Los alimentos enriquecidos abundan en las estanterías de los supermercados y es muy común que los incorporemos a nuestra alimentación si tenemos alguna deficiencia o, simplemente, porque pensemos que un aporte extra de micronutrientes siempre será mejor. Sin embargo, ¿son los alimentos enriquecidos realmente más saludables?

¿Qué son los alimentos enriquecidos?

La OMS define los alimentos enriquecidos o fortificados como aquellos a los que se les han añadido minerales o vitaminas para mejorar su calidad nutricional. Seguro que has visto mil veces en el supermercado productos con etiquetas como ‘con omega 3’, ‘con hierro’, ‘con calcio’, ‘con fibra’…. El problema de estos productos es que, aunque aumente su calidad nutricional por la adición de estos micronutrientes, eso no significa que sean siempre productos saludables o mejores a sus versiones convencionales.

Por ejemplo, la bollería o los cereales destinados a niños siempre van acompañados de etiquetas como ‘enriquecido con hierro, calcio y fósforo para mejorar el rendimiento escolar y el crecimiento’. Sin embargo, si nos paramos a pensar, ¿realmente un producto que es un su mayoría azúcar, grasas de mala calidad y harinas refinadas va a tener algún beneficio para un niño, por mucho hierro, fosforo y calcio que le hayan añadido? La respuesta es no. Más bien tendrá un efecto negativo sobre su salud. Y esos micronutrientes pueden obtenerlos con facilidad por medio de una alimentación basada en materias primas.

Aunque no todos los productos enriquecidos son insanos. Es muy común encontrar lácteos con omega 3, vitamina D o fortalecidos con calcio. Estos, siempre y cuando no sean lácteos azucarados o edulcorados, son saludables, pero eso no significa que sean mejores o necesarios. Las cantidades que se les añaden no son muy destacables y se obtiene muchísimo más incorporando a tu dieta alimentos que los contengan.

También se consideran productos enriquecidos aquellos a los que se les ha quitado algo para mejorar su calidad. Pero estamos en las mismas que antes. Da igual que la Nocilla de ahora sea sin aceite de palma, porque la grasa por la que la han cambiado tampoco va a ser saludable (son aceites vegetales refinados) y sigue siendo un producto muy rico en azúcar. Pero, claro, decir ‘sin aceite de palma’ suena muy bien porque todos asociamos el aceite de palma con colesterol.

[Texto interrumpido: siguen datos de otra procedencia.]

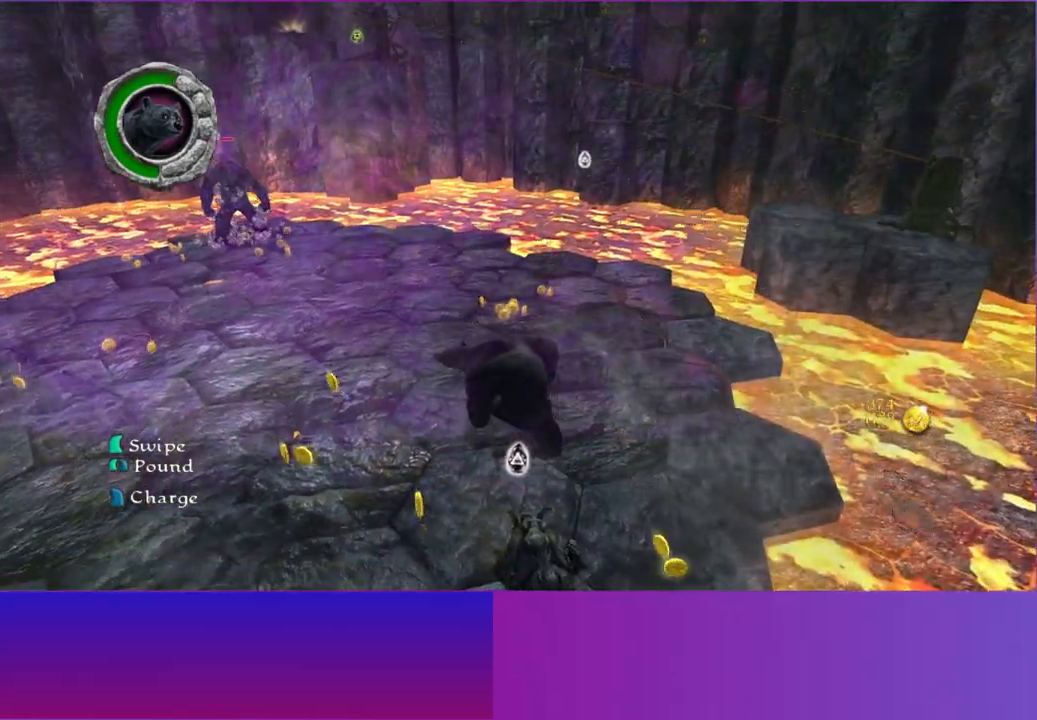
Gameplay with a controller (Xbox layout); each line is a JSON object with the inputs held at the frame after it (dt_ms = milliseconds from this image to that frame). "button_events" lists button changes between this image and that frame as [ms after this image, input, new state], when the widget could be followed in between (sticks are given only as held states). Not read: L3 R3.
{"dt_ms": 500, "buttons": [], "left_stick": "right", "right_stick": "center", "button_events": []}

Lo mismo ocurre con los light, productos ‘sin azúcar’ y desnatados, que no voy a profundizar mucho porque tengo entradas dedicadas a ellos (esta y esta). Para resumir, en los desnatados se ha quitado grasa (que en lácteos es saludable) para añadir edulcorantes (que no lo son tanto). Mientras que en los light se ha reducido el porcentaje de grasa o azúcar para que tengan menos calorías pero, teniendo en cuenta que se lo hacen a productos hipercalóricos, aunque se reduzcan un poco las calorías (solo necesitan hacerlo en un 30%), siguen siendo hipercalóricos, además de que lo que se les añade para compensar, tampoco es de calidad, como edulcorantes, almidones…

Conclusión

Dejando de lado los productos que por mucho que se les añada siguen siendo insanos, los que sí serían saludables, como leches o yogures, además de ser siempre más caros que sus versiones convencionales, no son necesarios en nuestra alimentación, pues podemos cubrir todos los extras que nos aportan a través de una alimentación saludable rica en materias primas. Incluso si presentamos deficiencias en algún mineral, será mucho mejor consumir alimentos ricos en ese micronutriente que un producto enriquecido con él.